Dataset records:
****************
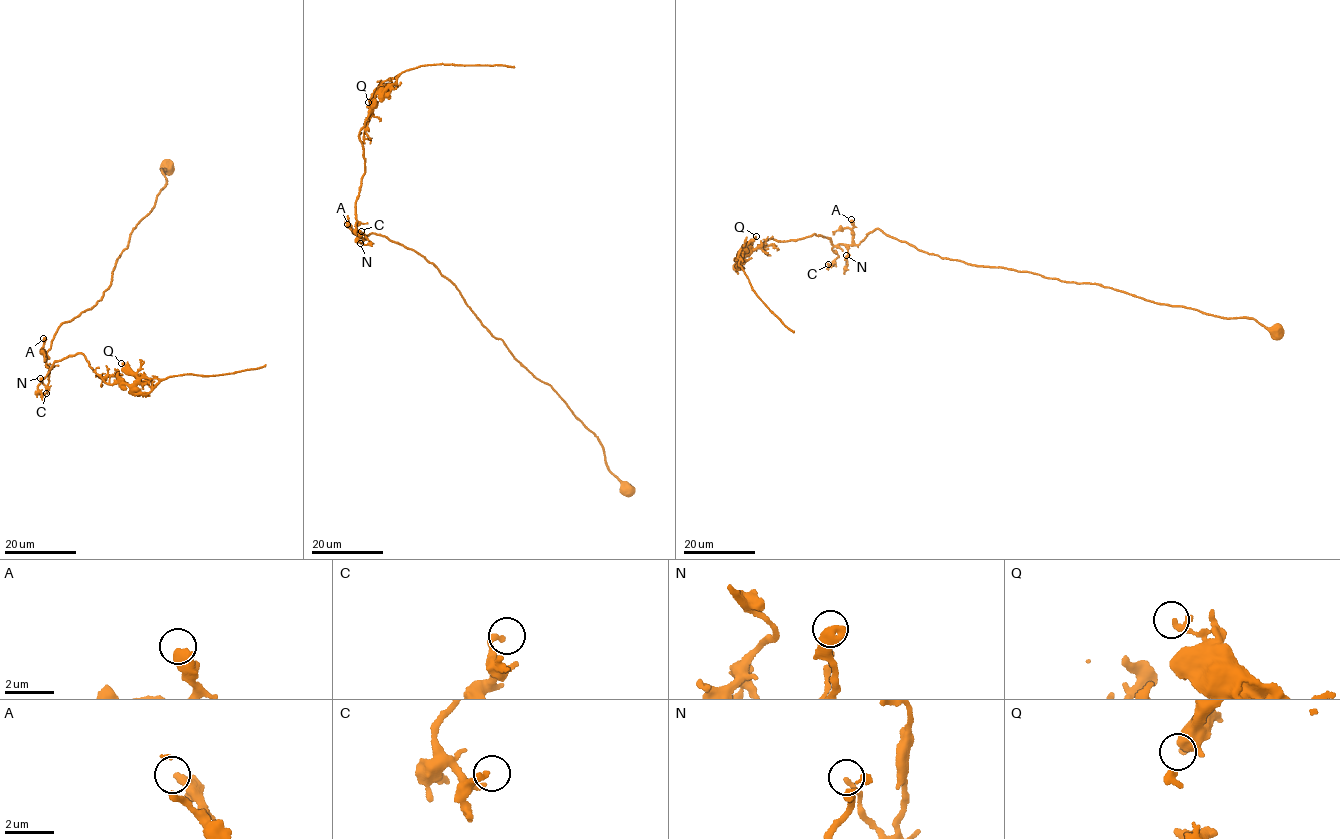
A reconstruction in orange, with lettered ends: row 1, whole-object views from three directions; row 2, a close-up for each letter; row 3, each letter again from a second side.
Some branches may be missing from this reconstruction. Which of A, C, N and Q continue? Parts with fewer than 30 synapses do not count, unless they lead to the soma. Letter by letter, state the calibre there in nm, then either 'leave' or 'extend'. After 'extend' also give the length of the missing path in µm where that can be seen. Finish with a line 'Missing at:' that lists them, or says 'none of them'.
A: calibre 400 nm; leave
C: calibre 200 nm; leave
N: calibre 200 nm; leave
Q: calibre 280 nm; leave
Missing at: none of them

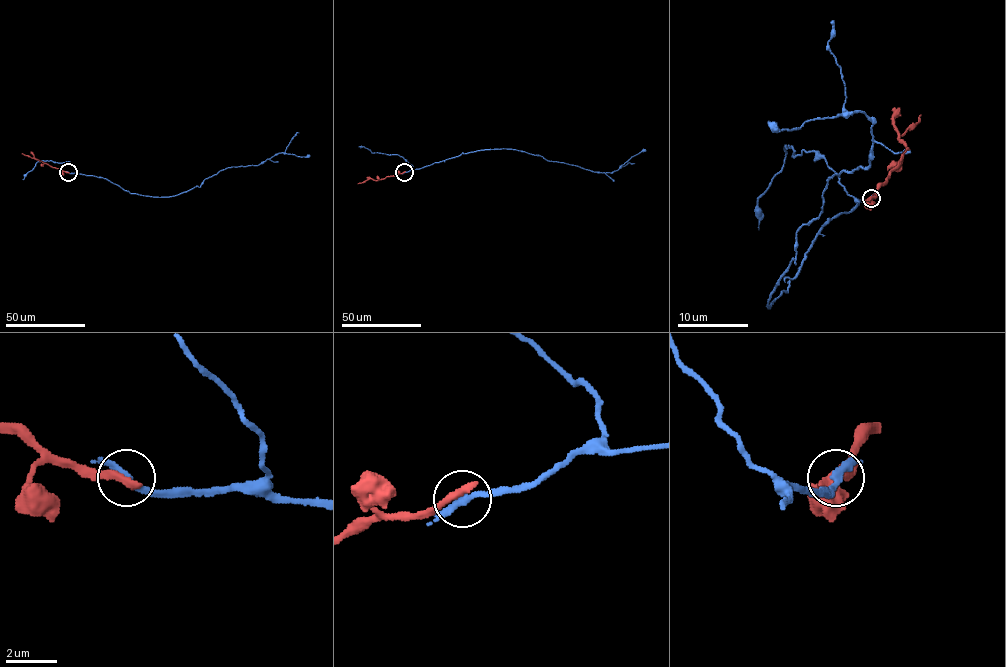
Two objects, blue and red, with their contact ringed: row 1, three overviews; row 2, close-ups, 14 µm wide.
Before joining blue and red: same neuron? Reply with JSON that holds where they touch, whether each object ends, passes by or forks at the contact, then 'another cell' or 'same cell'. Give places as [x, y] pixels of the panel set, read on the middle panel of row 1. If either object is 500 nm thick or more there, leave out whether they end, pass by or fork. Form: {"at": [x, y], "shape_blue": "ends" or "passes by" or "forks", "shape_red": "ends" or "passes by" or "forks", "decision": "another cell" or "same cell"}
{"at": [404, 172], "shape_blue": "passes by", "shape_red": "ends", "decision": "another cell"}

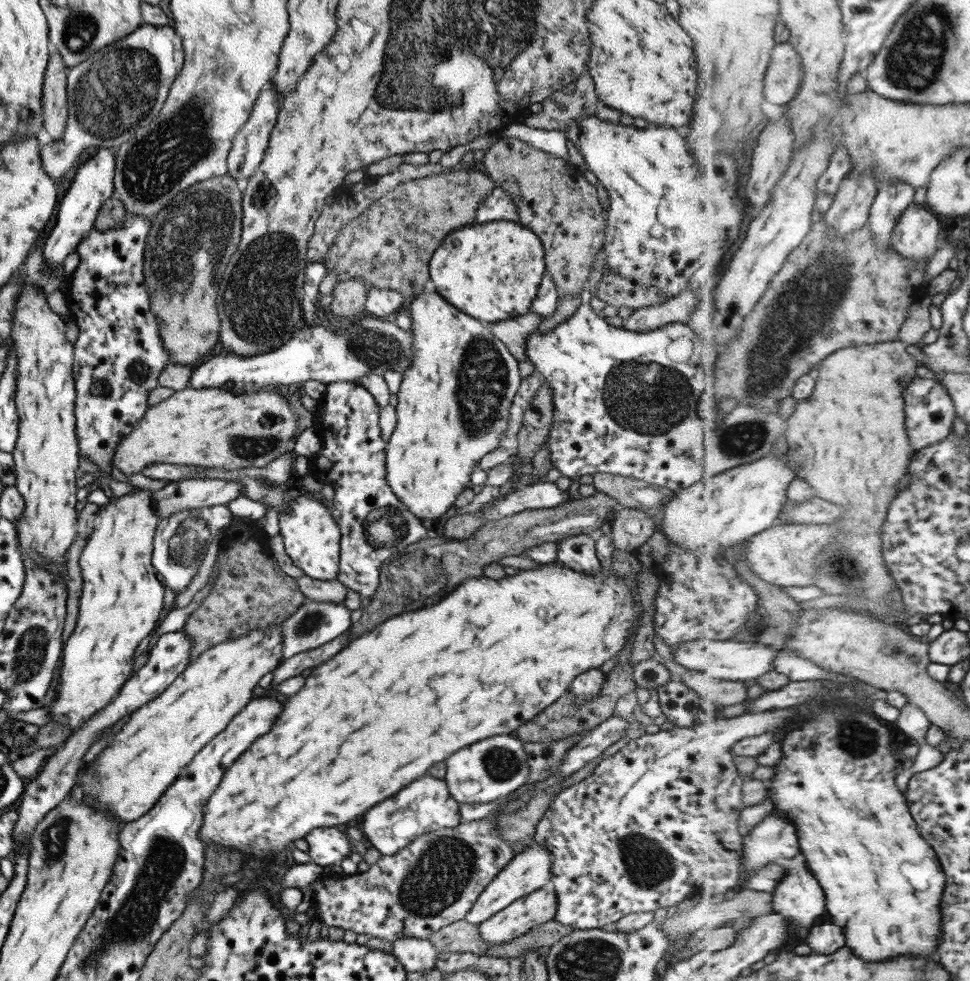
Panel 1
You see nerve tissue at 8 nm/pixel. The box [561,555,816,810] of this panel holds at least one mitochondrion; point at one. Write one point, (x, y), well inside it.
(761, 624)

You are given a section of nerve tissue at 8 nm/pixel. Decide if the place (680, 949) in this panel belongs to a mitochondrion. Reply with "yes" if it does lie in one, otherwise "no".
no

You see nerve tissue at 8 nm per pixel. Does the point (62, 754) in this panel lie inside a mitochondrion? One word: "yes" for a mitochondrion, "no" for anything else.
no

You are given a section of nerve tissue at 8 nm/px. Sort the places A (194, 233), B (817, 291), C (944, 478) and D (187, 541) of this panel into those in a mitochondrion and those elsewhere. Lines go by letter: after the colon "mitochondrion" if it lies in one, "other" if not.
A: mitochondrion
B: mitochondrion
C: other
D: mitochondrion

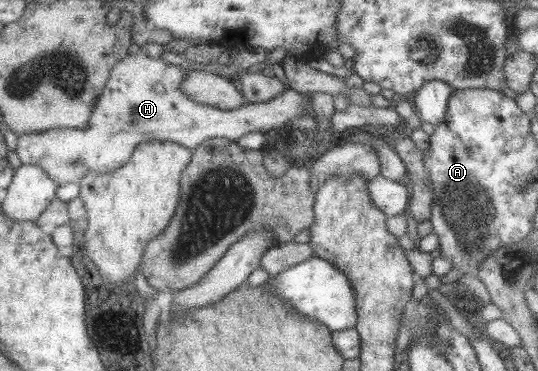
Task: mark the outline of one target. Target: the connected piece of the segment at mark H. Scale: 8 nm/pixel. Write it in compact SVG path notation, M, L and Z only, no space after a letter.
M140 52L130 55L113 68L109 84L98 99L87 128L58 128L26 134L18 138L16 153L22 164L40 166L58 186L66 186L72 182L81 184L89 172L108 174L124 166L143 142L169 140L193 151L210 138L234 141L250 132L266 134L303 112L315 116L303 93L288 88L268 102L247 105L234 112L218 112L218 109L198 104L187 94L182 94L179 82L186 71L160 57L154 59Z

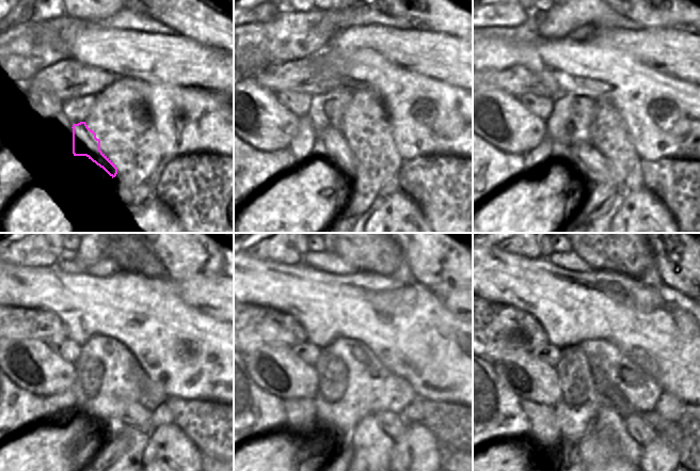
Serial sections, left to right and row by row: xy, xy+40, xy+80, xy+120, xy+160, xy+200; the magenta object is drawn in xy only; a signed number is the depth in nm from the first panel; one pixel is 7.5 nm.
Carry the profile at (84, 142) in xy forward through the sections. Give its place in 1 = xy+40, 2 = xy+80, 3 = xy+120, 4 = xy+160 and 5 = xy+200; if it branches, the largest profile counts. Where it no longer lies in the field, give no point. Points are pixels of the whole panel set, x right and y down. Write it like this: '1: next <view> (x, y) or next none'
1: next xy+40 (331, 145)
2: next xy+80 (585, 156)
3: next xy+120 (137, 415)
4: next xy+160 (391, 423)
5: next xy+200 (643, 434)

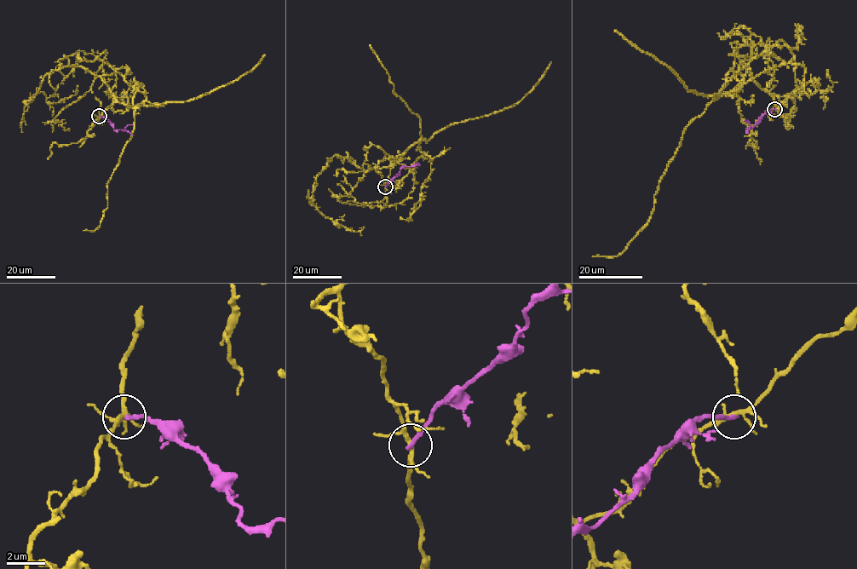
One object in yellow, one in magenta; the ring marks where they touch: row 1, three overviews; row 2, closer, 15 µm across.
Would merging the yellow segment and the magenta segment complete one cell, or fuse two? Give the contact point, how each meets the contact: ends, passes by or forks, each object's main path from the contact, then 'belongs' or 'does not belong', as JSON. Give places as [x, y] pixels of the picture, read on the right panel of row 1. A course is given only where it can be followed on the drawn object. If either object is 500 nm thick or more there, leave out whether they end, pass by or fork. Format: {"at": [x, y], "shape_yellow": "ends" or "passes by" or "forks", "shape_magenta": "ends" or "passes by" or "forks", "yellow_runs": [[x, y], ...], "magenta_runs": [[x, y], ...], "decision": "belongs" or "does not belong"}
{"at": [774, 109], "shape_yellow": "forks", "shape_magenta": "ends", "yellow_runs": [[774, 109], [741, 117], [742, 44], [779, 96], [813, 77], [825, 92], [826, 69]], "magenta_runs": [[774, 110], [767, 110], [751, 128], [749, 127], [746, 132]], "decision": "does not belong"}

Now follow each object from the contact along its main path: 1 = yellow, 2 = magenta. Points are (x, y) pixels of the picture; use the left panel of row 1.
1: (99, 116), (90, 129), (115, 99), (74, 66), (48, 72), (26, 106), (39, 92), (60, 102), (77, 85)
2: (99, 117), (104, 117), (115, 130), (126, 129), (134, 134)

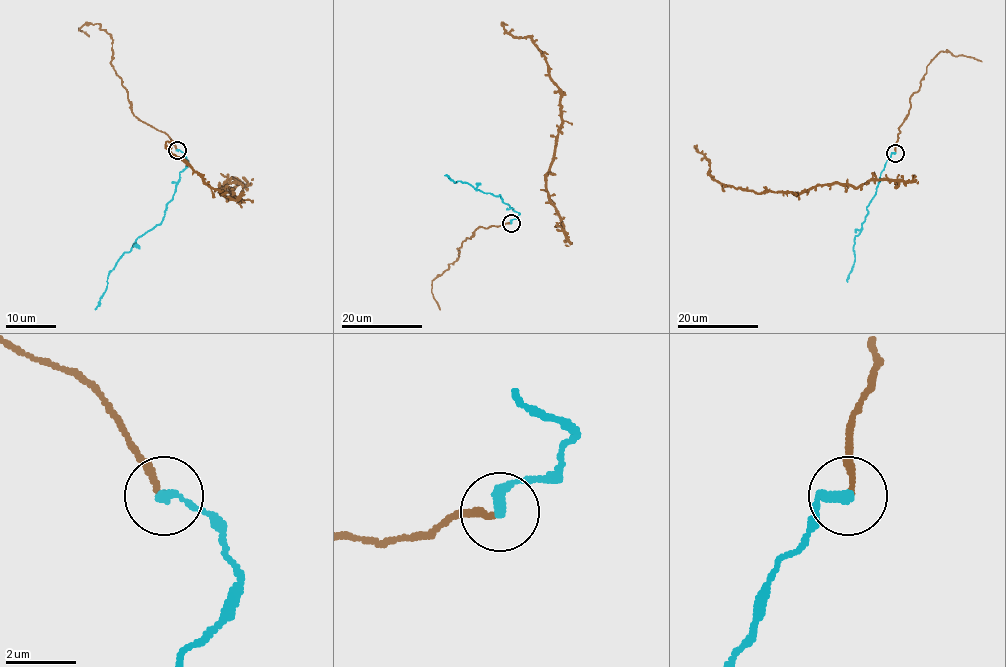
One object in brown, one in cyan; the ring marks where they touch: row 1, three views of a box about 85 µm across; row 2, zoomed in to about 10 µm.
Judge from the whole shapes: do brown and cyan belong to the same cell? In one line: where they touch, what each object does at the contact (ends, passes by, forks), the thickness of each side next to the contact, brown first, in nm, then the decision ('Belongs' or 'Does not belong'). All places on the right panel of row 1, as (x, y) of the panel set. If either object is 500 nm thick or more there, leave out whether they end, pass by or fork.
****************
- [Aim of the exercise]: Only the lines containing the string "marks" are needed; pull them out of the records.

- [Result for this task]:
One object in yellow, one in magenta; the ring marks where they touch: row 1, three overviews; row 2, closer, 15 µm across.
One object in brown, one in cyan; the ring marks where they touch: row 1, three views of a box about 85 µm across; row 2, zoomed in to about 10 µm.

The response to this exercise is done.